→ **REQUIRED ACTION**
Extract the text from each of the lines below, reproducing every one word for word.
Segment Open
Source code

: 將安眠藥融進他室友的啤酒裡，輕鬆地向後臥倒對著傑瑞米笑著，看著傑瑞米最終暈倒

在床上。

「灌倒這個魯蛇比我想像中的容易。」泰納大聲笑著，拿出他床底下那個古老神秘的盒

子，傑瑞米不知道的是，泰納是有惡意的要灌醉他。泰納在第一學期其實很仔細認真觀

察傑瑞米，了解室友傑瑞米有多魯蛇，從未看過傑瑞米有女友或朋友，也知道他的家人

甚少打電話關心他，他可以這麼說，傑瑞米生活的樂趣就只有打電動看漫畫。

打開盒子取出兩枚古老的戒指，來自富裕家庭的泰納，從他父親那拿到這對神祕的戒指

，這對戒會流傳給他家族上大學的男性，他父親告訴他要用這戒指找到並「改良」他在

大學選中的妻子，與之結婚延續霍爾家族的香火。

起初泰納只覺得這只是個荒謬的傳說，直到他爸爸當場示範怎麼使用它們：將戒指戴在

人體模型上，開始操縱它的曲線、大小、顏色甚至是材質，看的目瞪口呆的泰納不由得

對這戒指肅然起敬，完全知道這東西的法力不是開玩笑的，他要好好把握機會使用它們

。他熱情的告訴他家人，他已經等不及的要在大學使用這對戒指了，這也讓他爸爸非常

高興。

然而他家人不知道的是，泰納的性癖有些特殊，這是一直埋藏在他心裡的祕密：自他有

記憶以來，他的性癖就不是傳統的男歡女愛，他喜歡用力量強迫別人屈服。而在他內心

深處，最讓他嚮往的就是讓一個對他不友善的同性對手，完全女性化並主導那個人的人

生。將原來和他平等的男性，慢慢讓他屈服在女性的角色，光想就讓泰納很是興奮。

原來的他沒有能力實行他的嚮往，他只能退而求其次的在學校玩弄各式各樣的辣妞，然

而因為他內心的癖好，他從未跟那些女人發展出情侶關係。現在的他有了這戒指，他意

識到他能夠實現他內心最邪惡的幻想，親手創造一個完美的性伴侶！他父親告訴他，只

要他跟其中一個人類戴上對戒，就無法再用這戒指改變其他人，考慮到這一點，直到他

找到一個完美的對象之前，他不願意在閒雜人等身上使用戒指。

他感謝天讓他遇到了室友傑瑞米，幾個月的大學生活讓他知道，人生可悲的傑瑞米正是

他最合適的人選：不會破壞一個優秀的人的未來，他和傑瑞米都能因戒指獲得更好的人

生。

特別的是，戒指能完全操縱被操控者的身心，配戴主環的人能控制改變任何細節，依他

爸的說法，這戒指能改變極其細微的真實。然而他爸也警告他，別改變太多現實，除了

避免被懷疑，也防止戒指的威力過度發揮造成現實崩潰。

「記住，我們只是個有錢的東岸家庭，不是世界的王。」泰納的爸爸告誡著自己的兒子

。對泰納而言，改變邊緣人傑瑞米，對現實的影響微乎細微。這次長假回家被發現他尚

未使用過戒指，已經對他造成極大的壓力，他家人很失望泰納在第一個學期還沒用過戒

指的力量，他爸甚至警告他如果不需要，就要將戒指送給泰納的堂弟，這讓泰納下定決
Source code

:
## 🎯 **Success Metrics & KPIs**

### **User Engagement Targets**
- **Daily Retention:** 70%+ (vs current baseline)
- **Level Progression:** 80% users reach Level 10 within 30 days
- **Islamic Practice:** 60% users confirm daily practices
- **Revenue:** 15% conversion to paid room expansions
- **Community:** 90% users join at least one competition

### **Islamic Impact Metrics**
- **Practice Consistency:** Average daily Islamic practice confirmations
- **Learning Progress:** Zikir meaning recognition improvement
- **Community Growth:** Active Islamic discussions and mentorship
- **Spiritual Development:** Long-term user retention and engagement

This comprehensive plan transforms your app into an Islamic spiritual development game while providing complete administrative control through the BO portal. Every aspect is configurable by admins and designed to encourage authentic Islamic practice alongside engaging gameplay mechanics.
Segment Closed
→ **THE COMPLETED TASK**
Source code

: 將安眠藥融進他室友的啤酒裡，輕鬆地向後臥倒對著傑瑞米笑著，看著傑瑞米最終暈倒

在床上。

「灌倒這個魯蛇比我想像中的容易。」泰納大聲笑著，拿出他床底下那個古老神秘的盒

子，傑瑞米不知道的是，泰納是有惡意的要灌醉他。泰納在第一學期其實很仔細認真觀

察傑瑞米，了解室友傑瑞米有多魯蛇，從未看過傑瑞米有女友或朋友，也知道他的家人

甚少打電話關心他，他可以這麼說，傑瑞米生活的樂趣就只有打電動看漫畫。

打開盒子取出兩枚古老的戒指，來自富裕家庭的泰納，從他父親那拿到這對神祕的戒指

，這對戒會流傳給他家族上大學的男性，他父親告訴他要用這戒指找到並「改良」他在

大學選中的妻子，與之結婚延續霍爾家族的香火。

起初泰納只覺得這只是個荒謬的傳說，直到他爸爸當場示範怎麼使用它們：將戒指戴在

人體模型上，開始操縱它的曲線、大小、顏色甚至是材質，看的目瞪口呆的泰納不由得

對這戒指肅然起敬，完全知道這東西的法力不是開玩笑的，他要好好把握機會使用它們

。他熱情的告訴他家人，他已經等不及的要在大學使用這對戒指了，這也讓他爸爸非常

高興。

然而他家人不知道的是，泰納的性癖有些特殊，這是一直埋藏在他心裡的祕密：自他有

記憶以來，他的性癖就不是傳統的男歡女愛，他喜歡用力量強迫別人屈服。而在他內心

深處，最讓他嚮往的就是讓一個對他不友善的同性對手，完全女性化並主導那個人的人

生。將原來和他平等的男性，慢慢讓他屈服在女性的角色，光想就讓泰納很是興奮。

原來的他沒有能力實行他的嚮往，他只能退而求其次的在學校玩弄各式各樣的辣妞，然

而因為他內心的癖好，他從未跟那些女人發展出情侶關係。現在的他有了這戒指，他意

識到他能夠實現他內心最邪惡的幻想，親手創造一個完美的性伴侶！他父親告訴他，只

要他跟其中一個人類戴上對戒，就無法再用這戒指改變其他人，考慮到這一點，直到他

找到一個完美的對象之前，他不願意在閒雜人等身上使用戒指。

他感謝天讓他遇到了室友傑瑞米，幾個月的大學生活讓他知道，人生可悲的傑瑞米正是

他最合適的人選：不會破壞一個優秀的人的未來，他和傑瑞米都能因戒指獲得更好的人

生。

特別的是，戒指能完全操縱被操控者的身心，配戴主環的人能控制改變任何細節，依他

爸的說法，這戒指能改變極其細微的真實。然而他爸也警告他，別改變太多現實，除了

避免被懷疑，也防止戒指的威力過度發揮造成現實崩潰。

「記住，我們只是個有錢的東岸家庭，不是世界的王。」泰納的爸爸告誡著自己的兒子

。對泰納而言，改變邊緣人傑瑞米，對現實的影響微乎細微。這次長假回家被發現他尚

未使用過戒指，已經對他造成極大的壓力，他家人很失望泰納在第一個學期還沒用過戒

指的力量，他爸甚至警告他如果不需要，就要將戒指送給泰納的堂弟，這讓泰納下定決
Source code

:
## 🎯 **Success Metrics & KPIs**

### **User Engagement Targets**
- **Daily Retention:** 70%+ (vs current baseline)
- **Level Progression:** 80% users reach Level 10 within 30 days
- **Islamic Practice:** 60% users confirm daily practices
- **Revenue:** 15% conversion to paid room expansions
- **Community:** 90% users join at least one competition

### **Islamic Impact Metrics**
- **Practice Consistency:** Average daily Islamic practice confirmations
- **Learning Progress:** Zikir meaning recognition improvement
- **Community Growth:** Active Islamic discussions and mentorship
- **Spiritual Development:** Long-term user retention and engagement

This comprehensive plan transforms your app into an Islamic spiritual development game while providing complete administrative control through the BO portal. Every aspect is configurable by admins and designed to encourage authentic Islamic practice alongside engaging gameplay mechanics.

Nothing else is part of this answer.